**EXTRAHIERTER TEXT**
# suche guten kühler für ryzen 3600 unter 50€



## xcvxc (5. Juli 2019)

*suche guten kühler für ryzen 3600 unter 50€*

hi,

ich suche einen luftkühler für ryzen 5 3600, außerdem möchte in zukunft auch übertakten.
Mein mainboard ist ein msi b450 tomahawk und ich habe bereits an einen scythe mugen 5 gedacht.
Übrigens, kann man die neuen ryzen chips am 8.7. kaufen oder schon früher?


----------



## Narbennarr (8. Juli 2019)

*AW: suche guten kühler für ryzen 3600 unter 50€*

Gegen den Mugen 5 spricht nix. Der Dark Rock 4 ist mittlerweile auch in der Preisregion und ein Stück wertiger.
Noch mehr sparen kannst du bei einem Freezer 34 oder Ben Nevis Advanced


----------



## _Berge_ (8. Juli 2019)

*AW: suche guten kühler für ryzen 3600 unter 50€*

Ben Nevis Advanced kühlt bei einem Kumpel einen 1700x, läuft super und er ist zufrieden  für den Preis Top


----------



## cordonbleu (8. Juli 2019)

**GESTELLTE AUFGABEN**
a. Fassen Sie den Forumsthread über Kühler in zwei Sätzen zusammen.
b. Welches Mainboard wird im ersten Beitrag des Forumsthreads über Kühler genannt?

**AUFGEFÜHRTE DATEN**
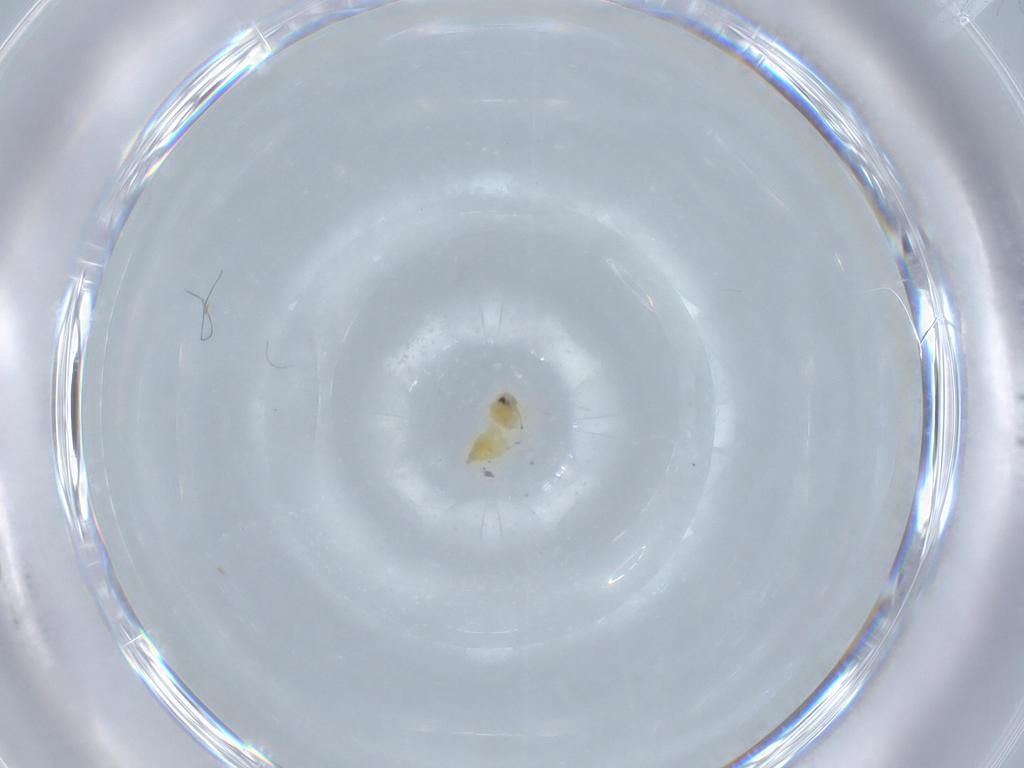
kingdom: Animalia
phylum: Arthropoda
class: Insecta
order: Hemiptera
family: Aleyrodidae
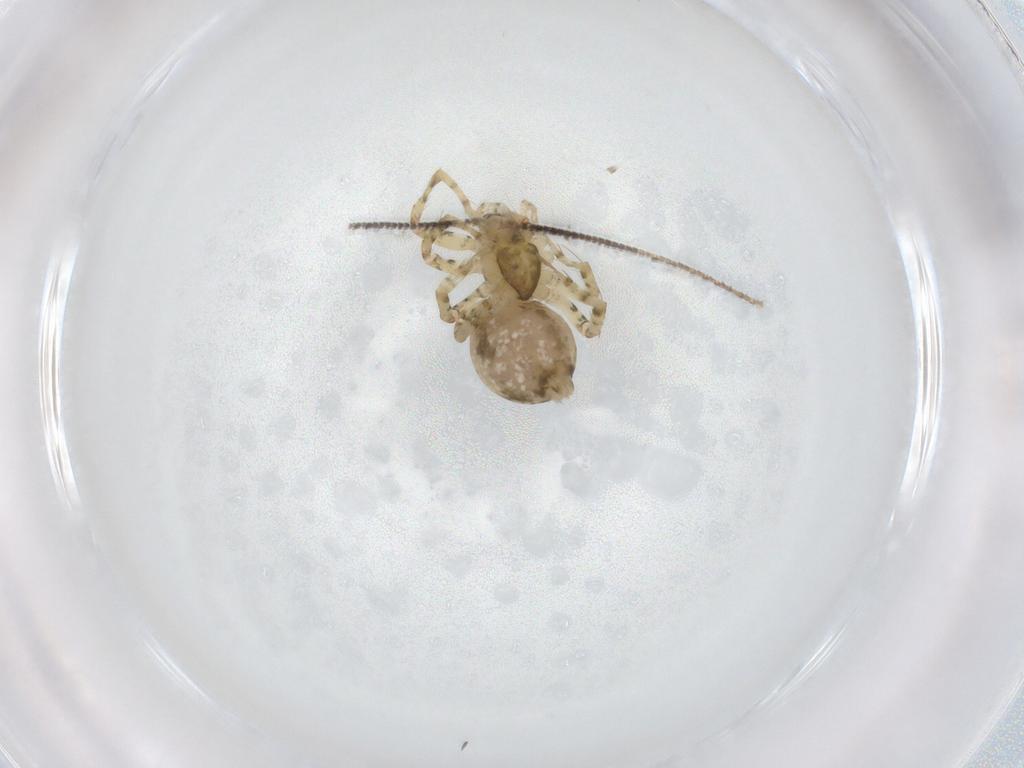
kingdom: Animalia
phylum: Arthropoda
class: Arachnida
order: Araneae
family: Theridiidae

**ERGEBNISSE JE AUFGABE**
a. Gesucht wird ein Luftkühler unter 50 € für einen Ryzen 5 3600, der künftig auch übertaktet werden soll, wobei bereits an einen Scythe Mugen 5 gedacht wurde. In den Antworten spricht nichts gegen den Mugen 5, der Dark Rock 4 wird als etwas wertigere Alternative in derselben Preisregion genannt, und der Freezer 34 oder der Ben Nevis Advanced gelten als noch günstigere Optionen.

b. Ein MSI B450 Tomahawk.